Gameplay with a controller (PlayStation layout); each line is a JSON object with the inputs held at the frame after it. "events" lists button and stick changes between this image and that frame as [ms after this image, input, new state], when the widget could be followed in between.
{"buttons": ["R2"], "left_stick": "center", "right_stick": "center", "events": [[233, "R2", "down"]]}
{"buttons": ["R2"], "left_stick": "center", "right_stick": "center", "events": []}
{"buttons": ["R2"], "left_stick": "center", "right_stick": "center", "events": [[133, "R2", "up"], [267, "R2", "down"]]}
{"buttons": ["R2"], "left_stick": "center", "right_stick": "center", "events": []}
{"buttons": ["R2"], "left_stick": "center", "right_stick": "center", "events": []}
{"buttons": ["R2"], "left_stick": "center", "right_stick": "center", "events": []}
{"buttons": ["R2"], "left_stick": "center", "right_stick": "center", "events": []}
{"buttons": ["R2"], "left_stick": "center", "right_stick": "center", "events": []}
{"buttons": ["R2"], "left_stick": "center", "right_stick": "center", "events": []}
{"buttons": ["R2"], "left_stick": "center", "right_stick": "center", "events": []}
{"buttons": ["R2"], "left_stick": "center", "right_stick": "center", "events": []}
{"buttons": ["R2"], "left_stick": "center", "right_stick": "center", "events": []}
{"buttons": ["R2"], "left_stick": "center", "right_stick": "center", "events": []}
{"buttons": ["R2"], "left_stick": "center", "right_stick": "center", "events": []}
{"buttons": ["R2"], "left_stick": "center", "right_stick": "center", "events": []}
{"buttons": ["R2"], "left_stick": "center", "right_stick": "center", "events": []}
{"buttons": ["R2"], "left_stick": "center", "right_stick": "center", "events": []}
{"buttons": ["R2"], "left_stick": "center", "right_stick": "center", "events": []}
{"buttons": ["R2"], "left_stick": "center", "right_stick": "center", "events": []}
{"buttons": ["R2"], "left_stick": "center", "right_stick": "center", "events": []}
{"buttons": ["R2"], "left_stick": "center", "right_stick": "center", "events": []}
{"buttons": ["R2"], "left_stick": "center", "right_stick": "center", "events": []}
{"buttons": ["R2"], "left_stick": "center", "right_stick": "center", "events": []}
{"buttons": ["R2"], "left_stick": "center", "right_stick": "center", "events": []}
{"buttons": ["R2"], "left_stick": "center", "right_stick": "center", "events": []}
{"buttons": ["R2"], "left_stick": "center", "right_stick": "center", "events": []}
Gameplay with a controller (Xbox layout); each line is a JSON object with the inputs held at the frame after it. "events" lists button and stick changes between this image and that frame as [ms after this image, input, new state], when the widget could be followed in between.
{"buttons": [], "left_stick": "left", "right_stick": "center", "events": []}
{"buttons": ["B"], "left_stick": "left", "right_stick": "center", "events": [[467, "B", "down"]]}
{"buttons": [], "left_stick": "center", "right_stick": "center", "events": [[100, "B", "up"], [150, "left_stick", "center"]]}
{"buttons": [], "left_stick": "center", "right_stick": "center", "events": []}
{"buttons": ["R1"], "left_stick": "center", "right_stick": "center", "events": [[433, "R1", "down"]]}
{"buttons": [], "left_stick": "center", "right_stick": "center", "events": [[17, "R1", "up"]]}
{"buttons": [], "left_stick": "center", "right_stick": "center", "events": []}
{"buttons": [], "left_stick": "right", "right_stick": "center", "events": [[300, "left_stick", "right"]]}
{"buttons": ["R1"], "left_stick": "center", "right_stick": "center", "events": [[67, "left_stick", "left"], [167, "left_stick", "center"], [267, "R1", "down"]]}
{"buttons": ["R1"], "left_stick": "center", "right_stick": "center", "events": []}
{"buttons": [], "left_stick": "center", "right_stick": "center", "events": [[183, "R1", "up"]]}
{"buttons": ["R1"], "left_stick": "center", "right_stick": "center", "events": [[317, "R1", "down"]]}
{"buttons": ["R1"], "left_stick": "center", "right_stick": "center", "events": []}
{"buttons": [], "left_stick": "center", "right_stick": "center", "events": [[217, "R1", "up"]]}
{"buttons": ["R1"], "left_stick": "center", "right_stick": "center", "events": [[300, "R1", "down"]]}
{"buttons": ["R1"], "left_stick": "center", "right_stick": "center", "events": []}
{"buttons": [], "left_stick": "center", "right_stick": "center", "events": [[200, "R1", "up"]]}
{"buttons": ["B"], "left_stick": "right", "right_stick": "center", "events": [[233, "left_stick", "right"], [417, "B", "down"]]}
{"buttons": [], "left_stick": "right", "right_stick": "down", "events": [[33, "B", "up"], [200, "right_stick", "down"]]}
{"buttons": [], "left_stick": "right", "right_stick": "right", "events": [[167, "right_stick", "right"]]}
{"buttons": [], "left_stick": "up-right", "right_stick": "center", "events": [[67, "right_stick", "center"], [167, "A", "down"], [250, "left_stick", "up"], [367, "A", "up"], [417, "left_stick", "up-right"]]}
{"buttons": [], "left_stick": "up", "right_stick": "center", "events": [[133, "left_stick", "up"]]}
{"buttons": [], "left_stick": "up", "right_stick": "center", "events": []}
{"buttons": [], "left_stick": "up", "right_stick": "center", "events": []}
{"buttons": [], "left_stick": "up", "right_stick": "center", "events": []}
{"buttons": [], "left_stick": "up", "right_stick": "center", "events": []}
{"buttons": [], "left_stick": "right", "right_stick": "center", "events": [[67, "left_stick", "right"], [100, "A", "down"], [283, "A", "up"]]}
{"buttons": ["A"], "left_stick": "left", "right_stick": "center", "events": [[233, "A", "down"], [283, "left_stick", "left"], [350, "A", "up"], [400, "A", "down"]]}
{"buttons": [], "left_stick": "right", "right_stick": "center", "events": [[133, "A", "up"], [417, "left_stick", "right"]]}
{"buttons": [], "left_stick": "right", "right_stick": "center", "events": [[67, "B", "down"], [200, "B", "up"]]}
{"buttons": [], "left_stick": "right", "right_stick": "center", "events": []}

#### Task directions:
Please report how many lines of the material above contain the string "when", with no other words.

#### Response area:
2